The Rules of Engagement for Tracking Exempt Employees’ Time
The exempt versus nonexempt debate of employee classifications rages on in confusing employers. Many of the unfamiliar nuances of the law challenges employers in practical and not-so practical ways.
Included with those challenges is what to do about time tracking for exempt employees. Questions abound about what federal laws allow and what employers choose to do at their own discretion.
Federal Law and Exempt Employee Classification
Employees must satisfy salary and duties tests to receive the exempt classification. Generally, they are paid on a fixed, or predetermined, salary basis each pay period. Regulations regarding the salary basis requirement is enforced by the U.S. Department of Labor.
The minimum weekly salary amount according to federal rules is $455 per week; some states have a higher minimum weekly amount. Typically, employers can deduct nonexempt employee time based on work performance. The amount cannot be reduced if exempt employees work quality varies from the norm.
The Fair Labor Standards Act requires employers to pay an hourly wage to nonexempt employees. This includes overtime for all hours that exceed a 40-hour work week. Employers track hours worked to ensure employees are paid fairly.
Although employees with exempt status are not paid hourly, FLSA does not prohibit employers from tracking hours that they work. This supports some valid reasons employers may have to track the time. Some of those reasons include:
- FMLA
- 401(k) contributions
- Attendance
- PTO or hours-based benefits
- Client billing purposes
Employers may also choose to track hours of exempt workers to ensure all employees are treated equitably. There are few exceptions where the full salary is not paid. This includes clocking in late or leaving early.
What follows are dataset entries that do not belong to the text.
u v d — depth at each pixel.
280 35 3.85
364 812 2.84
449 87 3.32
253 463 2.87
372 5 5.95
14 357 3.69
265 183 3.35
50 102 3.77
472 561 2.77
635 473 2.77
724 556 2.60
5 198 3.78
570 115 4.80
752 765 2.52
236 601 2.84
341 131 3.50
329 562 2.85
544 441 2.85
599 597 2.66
Employer Considerations for Tracking Exempt Employees’ Time
Deciding to that time tracking for exempt employees is good the company, an employer will need to carefully consider how it uses the information. As previously explained, the salary of an exempt employee should never change based on hours worked.
Only under certain circumstances can an employer make a deduction from the exempt employee’s salary without putting the exempt status in jeopardy. For one or more full days of absenteeism for personal reasons that do not include sickness or disability, deduction is generally acceptable:
- To offset a government service such as jury duty fees or temporary military duty pay
- For penalties related to safety rules infractions that pose major consequences
- For unpaid disciplinary suspensions related to conduct rule infractions
- Unpaid leave under FMLA
- For an initial or terminal employment week when employee does not work a full week
In some situations, working an intermittent schedule under FMLA qualifies as a reason to dock an exempt employee’s salary. Some employers might decide to convert the employee to nonexempt status during this time. This way, tracking the employee’s time does not jeopardize his or her exempt status.
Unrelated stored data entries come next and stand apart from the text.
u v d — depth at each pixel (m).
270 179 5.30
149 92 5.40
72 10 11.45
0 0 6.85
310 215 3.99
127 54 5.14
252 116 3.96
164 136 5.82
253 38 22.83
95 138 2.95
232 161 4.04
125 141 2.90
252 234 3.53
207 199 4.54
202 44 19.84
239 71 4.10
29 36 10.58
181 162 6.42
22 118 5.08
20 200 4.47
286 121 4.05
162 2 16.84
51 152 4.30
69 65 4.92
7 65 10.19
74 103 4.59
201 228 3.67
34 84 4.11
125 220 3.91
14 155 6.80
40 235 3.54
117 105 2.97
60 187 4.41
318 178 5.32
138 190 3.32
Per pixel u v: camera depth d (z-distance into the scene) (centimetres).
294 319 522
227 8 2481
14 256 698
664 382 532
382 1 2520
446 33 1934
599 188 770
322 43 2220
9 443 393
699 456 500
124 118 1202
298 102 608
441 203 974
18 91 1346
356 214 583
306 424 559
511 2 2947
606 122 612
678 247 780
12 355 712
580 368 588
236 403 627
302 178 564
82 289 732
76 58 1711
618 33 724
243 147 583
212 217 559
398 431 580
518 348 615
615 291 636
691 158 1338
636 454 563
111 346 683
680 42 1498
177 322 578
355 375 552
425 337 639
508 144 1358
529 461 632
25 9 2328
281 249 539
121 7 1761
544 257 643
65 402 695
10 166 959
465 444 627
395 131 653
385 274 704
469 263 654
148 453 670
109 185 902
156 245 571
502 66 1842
There are deductions that are viewed as red flags to FLSA compliance.
Deductions for business trips are not allowed when the employee is absent for company-related work. Lack of work is not a reason to deduct pay when the exempt employee is ready, willing and able to work.
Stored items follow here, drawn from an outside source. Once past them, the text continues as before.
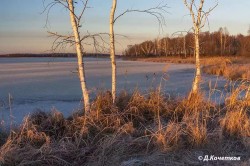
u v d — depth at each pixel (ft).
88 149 20.27
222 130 22.34
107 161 18.74
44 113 25.73
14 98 54.70
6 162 18.65
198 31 30.40
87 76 100.01
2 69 152.05
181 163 18.57
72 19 24.99
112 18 26.63
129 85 68.08
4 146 19.63
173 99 29.12
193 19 30.37
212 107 27.81
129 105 26.14
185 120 22.93
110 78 91.04
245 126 22.44
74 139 22.08
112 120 23.41
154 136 20.84
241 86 30.60
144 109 26.22
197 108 25.89
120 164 18.45
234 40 230.89
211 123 24.02
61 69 147.13
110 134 21.72
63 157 19.63
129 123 22.63
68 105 46.80
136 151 20.03
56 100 52.44
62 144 20.43
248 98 28.22
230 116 23.58
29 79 92.12
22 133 21.84
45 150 19.48
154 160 18.72
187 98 27.78
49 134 23.00
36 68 160.66
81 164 19.04
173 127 21.25
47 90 65.98
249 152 20.12
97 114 23.73
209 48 178.09
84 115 24.14
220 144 20.80
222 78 83.15
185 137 21.08
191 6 30.22
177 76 96.48
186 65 168.35
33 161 18.65
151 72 115.75
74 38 25.20
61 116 24.43
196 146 20.39
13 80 89.15
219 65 102.01
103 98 26.11
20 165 18.37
What are the Pros and Cons of Time Tracking For Exempt Employees?
There are good reasons and not so good reasons for employers to consider time tracking for exempt employees. A primary concern to enforcing this requirement is the perception that exempt employees are not functioning with the discretion and independence normally associated with this classification.
This is the case whether employees use a self-service system or other time & attendance software, Other negative perceptions employers should consider are:
- Creating a morale issue if exempt employees feel demeaned to track their time
- Leaving a paper trail that shows the employee working an excessive number of hours
- Automated time tracking reports might prove an employee was misclassified which can be used against the employer
The positive side, however, is something employers should weigh carefully. Things to consider include:
- Better tracking system to compare efficiency, productivity and attendance patterns among exempt workers
- Establishing proof for the number of hours worked if a classification issue is raised, especially if exempt employees claim they work a great deal of overtime
- Tracking use of paid leave and accrual amounts
- Tracking FMLA usage
While employers use their own discretion in tracking exempt employees’ work hours, they must also ensure the information collected is used properly. This means balancing labor laws with business needs.